Not only an intensive care, but also an intensive experience for those affected and relatives: As scary the apparatus appear and disturbing the constant activity act, so vital are the monitoring and therapy in the intensive care unit for the patient. If you need to stay in an intensive care unit, what it looks like on a ward, and what ICU patients should know, you can read it here.

Intensive care unit allows intensive treatment

"He is now in intensive care" - most people who hear such a sentence are aroused by fears, unpleasant feelings or flight reflexes. Understandably - a stay there is necessary only in a strong (physical) state of emergency and therefore linked to our feeling with the threat of death and inevitable illness.

But as terrible as the situation seems to be there, it is first and foremost one thing: the possibility of stabilizing and thus improving the possibly life-threatening condition of a patient by means of intensive monitoring, care and therapy. The intensive care unit in the hospital helps prevent illness and, in the worst case, death.

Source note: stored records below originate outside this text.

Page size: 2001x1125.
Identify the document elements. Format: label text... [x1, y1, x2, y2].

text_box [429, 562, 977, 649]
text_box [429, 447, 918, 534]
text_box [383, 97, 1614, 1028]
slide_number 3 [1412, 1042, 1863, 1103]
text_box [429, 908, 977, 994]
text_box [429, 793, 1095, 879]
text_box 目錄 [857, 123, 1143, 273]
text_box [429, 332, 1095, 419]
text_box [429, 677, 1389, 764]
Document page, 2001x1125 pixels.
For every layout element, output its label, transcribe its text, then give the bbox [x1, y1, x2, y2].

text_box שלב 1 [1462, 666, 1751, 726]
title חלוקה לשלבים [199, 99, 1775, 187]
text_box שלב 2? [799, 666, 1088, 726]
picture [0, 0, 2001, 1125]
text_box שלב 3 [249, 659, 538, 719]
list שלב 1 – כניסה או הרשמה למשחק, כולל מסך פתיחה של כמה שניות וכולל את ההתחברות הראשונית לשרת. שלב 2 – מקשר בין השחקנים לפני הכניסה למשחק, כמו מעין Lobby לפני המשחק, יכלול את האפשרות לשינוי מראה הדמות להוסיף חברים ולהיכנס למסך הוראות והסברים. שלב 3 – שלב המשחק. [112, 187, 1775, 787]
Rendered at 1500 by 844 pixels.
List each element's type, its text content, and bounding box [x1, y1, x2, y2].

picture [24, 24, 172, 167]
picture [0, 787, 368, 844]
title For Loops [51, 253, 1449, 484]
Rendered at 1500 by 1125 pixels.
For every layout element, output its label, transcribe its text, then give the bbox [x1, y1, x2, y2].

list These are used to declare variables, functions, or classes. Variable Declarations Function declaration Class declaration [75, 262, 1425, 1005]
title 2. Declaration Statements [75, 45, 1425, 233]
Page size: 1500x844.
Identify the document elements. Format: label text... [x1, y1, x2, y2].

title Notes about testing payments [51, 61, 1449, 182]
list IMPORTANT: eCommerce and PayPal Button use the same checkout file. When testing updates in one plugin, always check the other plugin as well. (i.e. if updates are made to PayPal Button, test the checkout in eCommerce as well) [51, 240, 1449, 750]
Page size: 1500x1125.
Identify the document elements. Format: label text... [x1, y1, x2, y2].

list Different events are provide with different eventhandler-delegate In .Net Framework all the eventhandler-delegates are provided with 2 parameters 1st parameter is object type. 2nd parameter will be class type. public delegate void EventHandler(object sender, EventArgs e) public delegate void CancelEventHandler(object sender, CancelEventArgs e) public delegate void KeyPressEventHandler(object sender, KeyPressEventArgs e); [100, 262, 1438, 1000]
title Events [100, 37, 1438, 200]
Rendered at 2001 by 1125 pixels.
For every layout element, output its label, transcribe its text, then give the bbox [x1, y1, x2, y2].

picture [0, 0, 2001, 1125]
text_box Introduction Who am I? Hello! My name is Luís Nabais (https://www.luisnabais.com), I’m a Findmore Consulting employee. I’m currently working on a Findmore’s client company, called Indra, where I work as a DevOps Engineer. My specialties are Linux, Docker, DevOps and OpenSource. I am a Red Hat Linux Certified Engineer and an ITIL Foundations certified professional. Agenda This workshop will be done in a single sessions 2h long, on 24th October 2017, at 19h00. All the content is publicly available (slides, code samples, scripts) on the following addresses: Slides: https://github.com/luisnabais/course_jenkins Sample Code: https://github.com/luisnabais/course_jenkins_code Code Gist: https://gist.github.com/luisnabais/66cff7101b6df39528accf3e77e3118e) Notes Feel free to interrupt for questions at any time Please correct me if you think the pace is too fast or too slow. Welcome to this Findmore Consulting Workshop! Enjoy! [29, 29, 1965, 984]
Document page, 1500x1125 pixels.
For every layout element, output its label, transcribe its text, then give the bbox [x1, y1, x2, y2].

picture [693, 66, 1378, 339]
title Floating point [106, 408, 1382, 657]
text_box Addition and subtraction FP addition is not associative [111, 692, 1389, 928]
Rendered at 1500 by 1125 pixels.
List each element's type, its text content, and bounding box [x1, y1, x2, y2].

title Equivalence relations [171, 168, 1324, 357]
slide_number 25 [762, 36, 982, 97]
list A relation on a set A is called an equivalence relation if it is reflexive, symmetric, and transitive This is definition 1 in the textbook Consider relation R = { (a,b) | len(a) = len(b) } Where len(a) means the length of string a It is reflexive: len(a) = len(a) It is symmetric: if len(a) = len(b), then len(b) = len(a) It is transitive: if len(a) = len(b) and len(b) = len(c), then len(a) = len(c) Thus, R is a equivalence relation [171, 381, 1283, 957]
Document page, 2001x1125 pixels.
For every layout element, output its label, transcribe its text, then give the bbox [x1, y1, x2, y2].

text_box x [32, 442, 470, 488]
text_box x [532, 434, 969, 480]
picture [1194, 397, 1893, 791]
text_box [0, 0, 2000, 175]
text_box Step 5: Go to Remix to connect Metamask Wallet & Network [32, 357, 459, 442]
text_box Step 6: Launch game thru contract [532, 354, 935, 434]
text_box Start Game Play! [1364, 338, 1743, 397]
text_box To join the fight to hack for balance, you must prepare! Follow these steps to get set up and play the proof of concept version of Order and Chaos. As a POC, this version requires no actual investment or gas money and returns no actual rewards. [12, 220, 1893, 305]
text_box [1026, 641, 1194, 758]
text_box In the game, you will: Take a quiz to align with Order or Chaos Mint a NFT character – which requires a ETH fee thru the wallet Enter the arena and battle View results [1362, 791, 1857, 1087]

When is it necessary to stay in an intensive care unit?

An admission to the intensive care unit (ICU) is indicated when a patient requires particularly intensive monitoring and treatment. Possible reasons are:

  • an acute emergency
  • be a chronic condition that becomes acutely worse (for example, a pulmonary embolism or a severe asthma attack)
  • a prolonged injury to after a car accident (polytrauma)
  • the first hours to days after surgery
  • certain therapies that may be associated with serious complications (for example, the dissolution of blood clots)

Also, patients who need to be ventilated are cared for in the intensive care unit.

Is there only one intensive care unit?

In smaller hospitals, there is usually an interdisciplinary ward on which all intensive care patients are located. In larger or specialty clinics, there are often multiple specific ICUs or at least multiple functional units in a ward - for example:

  • the CCU (Cardiac Care Unit) for patients with acute heart problems
  • the stroke unit for patients with a stroke or
  • Intensive care units for surgical patients, who will be treated there after an operation

Increasingly, there are also "intermediate care stations" (IMC), which are in terms of equipment and care intensity between the ICUs and normal wards, and in which intensive care patients who are not so seriously ill, are cared for.